Wagner: What is your view of Hamas?
Radwan: View of Hamas? They can come and express their views. I’m not concerned with any other organization outside the one I’m working with. I do feel that we have enough here to work with to get involved with any other affairs at this time.
Wagner: So you don’t feel any affiliation or any sentiment with Hamas?
Radwan: We are not affiliated with any outside groups, period.
Wagner: Do you consider Hamas a terrorist organization?
Radwan: Myself, I don’t.
Wagner: You do not?
Radwan: No, I do not. Not as a MAS member, but as myself.
Wagner: How do you see them, how do you see Hamas?
Radwan: Freedom fighters, in other countries.

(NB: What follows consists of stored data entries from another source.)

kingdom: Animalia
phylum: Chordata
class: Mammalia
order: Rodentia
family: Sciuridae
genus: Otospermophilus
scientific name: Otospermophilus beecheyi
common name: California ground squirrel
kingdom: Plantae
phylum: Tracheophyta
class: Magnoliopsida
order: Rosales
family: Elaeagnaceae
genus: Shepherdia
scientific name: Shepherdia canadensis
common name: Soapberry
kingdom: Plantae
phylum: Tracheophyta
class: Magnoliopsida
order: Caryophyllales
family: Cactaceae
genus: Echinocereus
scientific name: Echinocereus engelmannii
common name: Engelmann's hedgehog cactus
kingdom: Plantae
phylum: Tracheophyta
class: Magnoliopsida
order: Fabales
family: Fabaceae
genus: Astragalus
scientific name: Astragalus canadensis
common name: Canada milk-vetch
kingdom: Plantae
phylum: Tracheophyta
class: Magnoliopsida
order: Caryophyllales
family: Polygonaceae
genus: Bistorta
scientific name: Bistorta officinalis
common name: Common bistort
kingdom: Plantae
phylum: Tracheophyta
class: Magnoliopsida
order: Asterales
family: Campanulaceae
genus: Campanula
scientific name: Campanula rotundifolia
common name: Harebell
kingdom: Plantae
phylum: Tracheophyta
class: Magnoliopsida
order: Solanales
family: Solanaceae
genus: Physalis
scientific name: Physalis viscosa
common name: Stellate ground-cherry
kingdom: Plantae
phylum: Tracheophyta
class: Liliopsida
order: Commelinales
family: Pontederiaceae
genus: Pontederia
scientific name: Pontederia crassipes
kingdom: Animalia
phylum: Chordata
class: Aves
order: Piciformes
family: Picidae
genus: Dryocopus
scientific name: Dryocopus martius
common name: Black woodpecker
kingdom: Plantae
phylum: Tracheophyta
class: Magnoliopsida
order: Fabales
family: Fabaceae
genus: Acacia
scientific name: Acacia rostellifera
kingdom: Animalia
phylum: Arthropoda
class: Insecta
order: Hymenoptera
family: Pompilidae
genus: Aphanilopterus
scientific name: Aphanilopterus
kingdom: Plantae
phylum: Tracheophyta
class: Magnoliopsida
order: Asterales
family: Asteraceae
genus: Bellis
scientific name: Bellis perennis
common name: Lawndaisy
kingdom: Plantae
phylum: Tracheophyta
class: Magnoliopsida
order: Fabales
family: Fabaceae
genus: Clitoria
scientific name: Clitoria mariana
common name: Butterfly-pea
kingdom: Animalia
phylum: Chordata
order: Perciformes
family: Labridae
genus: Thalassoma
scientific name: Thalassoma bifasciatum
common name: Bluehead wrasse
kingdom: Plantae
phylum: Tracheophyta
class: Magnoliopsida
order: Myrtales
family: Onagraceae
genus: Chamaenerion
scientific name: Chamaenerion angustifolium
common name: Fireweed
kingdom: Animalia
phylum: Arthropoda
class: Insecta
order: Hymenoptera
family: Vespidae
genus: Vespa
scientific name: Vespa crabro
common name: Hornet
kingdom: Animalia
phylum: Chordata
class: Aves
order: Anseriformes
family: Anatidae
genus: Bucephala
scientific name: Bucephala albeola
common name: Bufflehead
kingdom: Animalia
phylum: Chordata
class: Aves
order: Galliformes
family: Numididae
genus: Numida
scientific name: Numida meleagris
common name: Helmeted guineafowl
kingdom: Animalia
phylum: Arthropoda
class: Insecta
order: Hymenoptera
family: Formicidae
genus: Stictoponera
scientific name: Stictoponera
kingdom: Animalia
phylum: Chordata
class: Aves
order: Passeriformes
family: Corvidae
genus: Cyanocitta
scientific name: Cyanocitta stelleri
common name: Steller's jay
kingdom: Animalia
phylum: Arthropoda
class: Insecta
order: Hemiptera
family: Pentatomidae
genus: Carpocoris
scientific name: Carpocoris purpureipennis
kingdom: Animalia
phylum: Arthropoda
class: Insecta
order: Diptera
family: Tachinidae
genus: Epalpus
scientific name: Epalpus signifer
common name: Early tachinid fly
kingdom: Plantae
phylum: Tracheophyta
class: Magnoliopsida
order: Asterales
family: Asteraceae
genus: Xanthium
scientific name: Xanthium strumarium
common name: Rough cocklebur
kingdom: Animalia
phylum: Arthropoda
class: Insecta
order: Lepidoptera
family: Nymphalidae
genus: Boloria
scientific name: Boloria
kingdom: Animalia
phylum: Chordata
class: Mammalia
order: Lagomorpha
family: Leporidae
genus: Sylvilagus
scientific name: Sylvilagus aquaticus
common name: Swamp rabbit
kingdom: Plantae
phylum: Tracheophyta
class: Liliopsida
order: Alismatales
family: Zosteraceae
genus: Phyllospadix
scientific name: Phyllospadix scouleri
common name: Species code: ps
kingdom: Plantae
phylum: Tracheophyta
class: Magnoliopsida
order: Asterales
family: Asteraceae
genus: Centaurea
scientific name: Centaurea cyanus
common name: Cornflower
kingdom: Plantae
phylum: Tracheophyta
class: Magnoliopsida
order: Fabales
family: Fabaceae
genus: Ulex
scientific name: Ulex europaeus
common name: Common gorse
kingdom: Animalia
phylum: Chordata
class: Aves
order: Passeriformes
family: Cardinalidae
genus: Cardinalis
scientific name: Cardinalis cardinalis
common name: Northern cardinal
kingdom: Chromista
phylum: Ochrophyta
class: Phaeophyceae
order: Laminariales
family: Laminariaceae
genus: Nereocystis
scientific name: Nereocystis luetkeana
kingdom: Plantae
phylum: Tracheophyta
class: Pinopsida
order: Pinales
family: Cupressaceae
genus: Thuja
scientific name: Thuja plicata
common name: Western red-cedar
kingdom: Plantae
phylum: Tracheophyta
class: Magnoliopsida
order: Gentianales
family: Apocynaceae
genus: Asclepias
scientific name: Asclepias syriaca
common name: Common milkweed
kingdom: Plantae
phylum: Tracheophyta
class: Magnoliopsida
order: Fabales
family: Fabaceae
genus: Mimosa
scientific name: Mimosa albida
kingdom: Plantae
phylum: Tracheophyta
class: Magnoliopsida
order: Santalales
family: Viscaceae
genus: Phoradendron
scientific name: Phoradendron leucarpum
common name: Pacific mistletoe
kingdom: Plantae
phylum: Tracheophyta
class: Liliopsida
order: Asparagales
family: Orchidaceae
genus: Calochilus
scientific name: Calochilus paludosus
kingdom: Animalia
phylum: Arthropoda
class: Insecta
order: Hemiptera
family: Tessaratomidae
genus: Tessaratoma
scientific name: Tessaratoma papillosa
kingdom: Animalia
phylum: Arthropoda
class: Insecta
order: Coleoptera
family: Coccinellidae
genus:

Wagner: Are you aware that there’s a presence of Hamas in North Carolina?
Radwan: Presence of Hamas in North Carolina…if there is, I don’t know them.
Wagner: How about Palestinian Islamic Jihad?
Radwan: They are here?
Wagner: It’s been reported by various authors, several books.
Radwan: Same names like you mentioned, the conservative people?
Wagner: No, no. Many different authors. One of those would be Harvey Kushner, professor at Long Island University. He mentioned that in one of his books. And at least two or three other books I’ve read on that subject.
Radwan: If there is, we do have the FBI office, and it is right outside my door down the street. They are my friends, and we can ask them about that.
Wagner: You are friends with the FBI?
Radwan: Yeah. We always come together and invite them to our office here and to all our activities. It’s a very open relationship.